● Texto de estudio:
No es de extrañar, pues, que, en este contexto, los alquimistas utilizaran un lenguaje simbólico, secreto y hermético, al que sólo accedían los adeptos iniciados por un maestro; que evitaran ser perseguidos firmando sus obras con nombre falso y atribuyendo sus tesis a autores ilustres –Alberto Magno, Raimundo Lulio o Santo Tomás-, y que, en ocasiones, incluso, dieran a sus obras títulos tomados de las Santas Escrituras para teñir de respetables y cristianas a sus teorías, evitando las peligrosas acusaciones de herejía.

Pero, como es obvio, junto a estos alquimistas científicos surgieron una multitud de farsantes que, de muy distintas maneras, convencían a otros de que conocían el secreto de la transmutación de cualquier metal en oro, cuando, en realidad, su único “saber” era el de “transmutar” de sitio, a su favor, las monedas de oro.

Quizá el más famoso de todos los alquimistas fue Teophrastus Bombastus von Hohenheim
(1493-1541), más conocido como Paracelso –al recordar su sabiduría la del famoso médico romano Celso-, quien ha pasado a la historia, entre otras cosas, por fundar la llamada yatroquímica, una escisión de la alquimia que estudiaba el uso medicinal de todo tipo de sustancias. Paracelso elaboraba estas sustancias a partir de ácidos minerales, sales metálicas, álcalis y todo tipo de plantas, llamadas arcanos. Su doctrina partía de la base de que la enfermedad está provocada por el exceso o el defecto orgánico de una determinada sustancia; en consecuencia, las contenidas en las plantas podrían reequilibrar el organismo, además de alimentarlo y purificarlo. Con ello, Paracelso levantó una barrera entre alquimia y ciencia, sentando las bases de una química basada en medidas exactas, a la que llegó al desarrollar procesos para aislar, mezclar y dosificar las sustancias que forman parte de una mezcla y al intentar, en su faceta de médico, obtener extractos de minerales y plantas lo más puros posibles.

Pese a sus luces y sus sombras, siempre se ha visto en la alquimia el origen de la química actual. No en vano, sus practicantes inventaron alambiques, hornos, matraces, vasos de precipitados, filtros, recipientes de vidrio especiales y otros muchos utensilios, e idearon procedimientos como la sublimación, la destilación, la evaporación, la coagulación, la fusión y la calcinación, que siguen utilizándose en los laboratorios científicos actuales.

● Explorar el material:
a) Responde estas preguntas con datos del texto sobre la alquimia:
(i) ¿A qué autores ilustres atribuían los alquimistas sus tesis?
(ii) ¿Cuál era el nombre completo de Paracelso y entre qué años vivió?
(iii) ¿Qué procedimientos ideados por los alquimistas siguen usándose en los laboratorios?
b) Indica si cada afirmación concuerda con el texto sobre la alquimia. Responde sí o no y cita las palabras del texto que lo deciden.
(i) Paracelso fundó la yatroquímica.
(ii) Los alquimistas firmaban sus obras con su nombre verdadero.
(iii) Paracelso elaboraba sus sustancias solo a partir de plantas.
c) Convierte en una lista breve el párrafo del texto sobre la alquimia que empieza con "Pese a sus luces y sus sombras". Conserva sus datos principales.

● Datos proporcionados:
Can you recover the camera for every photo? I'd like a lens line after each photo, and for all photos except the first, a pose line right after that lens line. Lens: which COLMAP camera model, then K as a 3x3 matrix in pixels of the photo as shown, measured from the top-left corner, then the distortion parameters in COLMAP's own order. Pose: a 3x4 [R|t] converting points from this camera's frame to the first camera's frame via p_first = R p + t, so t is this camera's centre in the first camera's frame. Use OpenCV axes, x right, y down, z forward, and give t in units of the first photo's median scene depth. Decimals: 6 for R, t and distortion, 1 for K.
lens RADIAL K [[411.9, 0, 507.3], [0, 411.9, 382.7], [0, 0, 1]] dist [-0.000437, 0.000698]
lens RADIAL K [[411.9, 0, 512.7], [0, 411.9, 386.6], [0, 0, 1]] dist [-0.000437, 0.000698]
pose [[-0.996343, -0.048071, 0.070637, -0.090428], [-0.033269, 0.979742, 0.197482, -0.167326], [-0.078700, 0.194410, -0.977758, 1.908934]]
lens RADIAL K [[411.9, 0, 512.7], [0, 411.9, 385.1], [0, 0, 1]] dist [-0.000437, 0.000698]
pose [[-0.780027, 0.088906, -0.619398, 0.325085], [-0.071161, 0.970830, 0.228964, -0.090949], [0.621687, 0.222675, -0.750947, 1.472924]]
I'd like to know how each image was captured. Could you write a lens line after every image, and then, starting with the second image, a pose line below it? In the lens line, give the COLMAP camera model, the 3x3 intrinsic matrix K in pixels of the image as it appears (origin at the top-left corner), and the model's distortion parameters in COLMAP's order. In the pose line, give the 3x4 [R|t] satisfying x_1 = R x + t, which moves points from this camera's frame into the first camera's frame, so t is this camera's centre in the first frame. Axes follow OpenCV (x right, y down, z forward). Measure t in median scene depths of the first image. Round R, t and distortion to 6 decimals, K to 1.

● Respuestas a tareas:
a)
(i) A Alberto Magno, Raimundo Lulio o Santo Tomás.
(ii) Teophrastus Bombastus von Hohenheim. Vivió entre 1493 y 1541.
(iii) La sublimación, la destilación, la evaporación, la coagulación, la fusión y la calcinación.

b)
(i) Sí: "ha pasado a la historia, entre otras cosas, por fundar la llamada yatroquímica".
(ii) No: "evitaran ser perseguidos firmando sus obras con nombre falso".
(iii) No: "Paracelso elaboraba estas sustancias a partir de ácidos minerales, sales metálicas, álcalis y todo tipo de plantas".

c)
- La alquimia se considera el origen de la química actual.
- Sus practicantes inventaron alambiques, hornos, matraces, vasos de precipitados, filtros, recipientes de vidrio especiales y otros utensilios.
- Idearon la sublimación, la destilación, la evaporación, la coagulación, la fusión y la calcinación.
- Estos procedimientos siguen usándose en los laboratorios científicos actuales.